Well, if you're like Jacqueline Rutland, you'll take the simple approach and stick to your sphere of influence. "It's just an everyday thing," said Jackie of her propensity for doing good deeds. "When you see someone who needs help, you help them."
Several months ago she held yard sales to help out cancer victims with no insurance. She has given money to distraught people who couldn't pay their light bill and were about to have their electricity cut off. She drives a friend to cancer treatments in Charleston every week. She has seen to it that Christmas found its way into the home of a family where someone just lost their job. Through her church, she makes sandwiches and gumbo at weekly suppers for the homeless, collects household items to send to overseas missions and spearheads the Sunday school's selection of an orphanage to donate Christmas gifts to. And it's worth mentioning that she also takes care of her mom who lives with her.
"It just makes me feel good to do something for somebody else," said Jackie. "I'm doing okay and I feel grateful and blessed to be able to help other people."
That wasn't always the case; Jackie has seen some rockier times in her day. She originally came to Beaufort at age six in the back of a Red Bird Taxi from Maine, and she has plenty of fond memories of growing up here. Eventually, she got married and left. But then one day, Jackie returned as a single mom with two sons. She needed a lot of help, she says, and it wasn't long in coming. She got a job at Fordham Market and was quickly embraced by the "Fordham Market family," who supported her in little everyday ways that made a big difference in her life.

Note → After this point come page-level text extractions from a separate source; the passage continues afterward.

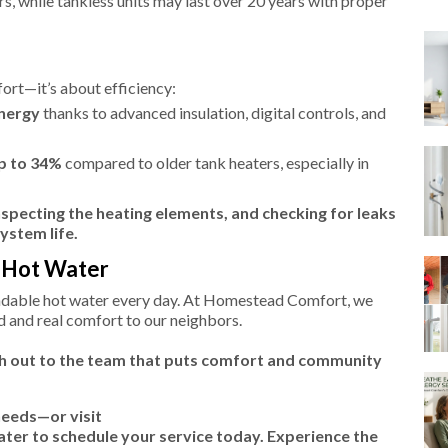
rs, while tankless units may last over 20 years with proper
ort—it’s about efficiency:
energy
thanks to advanced insulation, digital controls, and
p to 34%
compared to older tank heaters, especially in
nspecting the heating elements, and checking for leaks
ystem life.
f Hot Water
endable hot water every day. At Homestead Comfort, we
nd and real comfort to our neighbors.
ch out to the team that puts comfort and community
needs—or visit
r to schedule your service today. Experience the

"I've been down many times and a lot of people have helped me," said Jackie, who has worked at Fordham Market for the last 34 years. "Now when I see someone in need, I like to help them in any way I can."
Jackie says her mom was the same way, always giving and sharing. She had many different businesses in Beaufort over the years, and it was just her nature to help people in need. It was a trait she passed on to her daughter, and Jackie's life experience only serves to reinforce the commitment.
"I've been there, where every 50 cents counted," said Jackie. "So I know where they're at, and I don't expect anything back. I just want people to have as good a life as I've had. God's been good to me."
Hometown: Beaufort Job: manager of Fordham Market Mother of: Michael Oleson, Beaufort, and Paul Oleson, Atlanta Hobbies: gardening, cooking, sewing, and dancing Favorite childhood memory: going down to the Point, where she liked to climb up on the oyster shell wall, pretend she was a singer and belt out Tennessee Waltz Hidden talents: she's a competent plumber and electrician Way she starts each day: taking care of her three dogs, reading the Bible and sitting on the porch with her mom to drink a cup of coffee and "meditate on the day".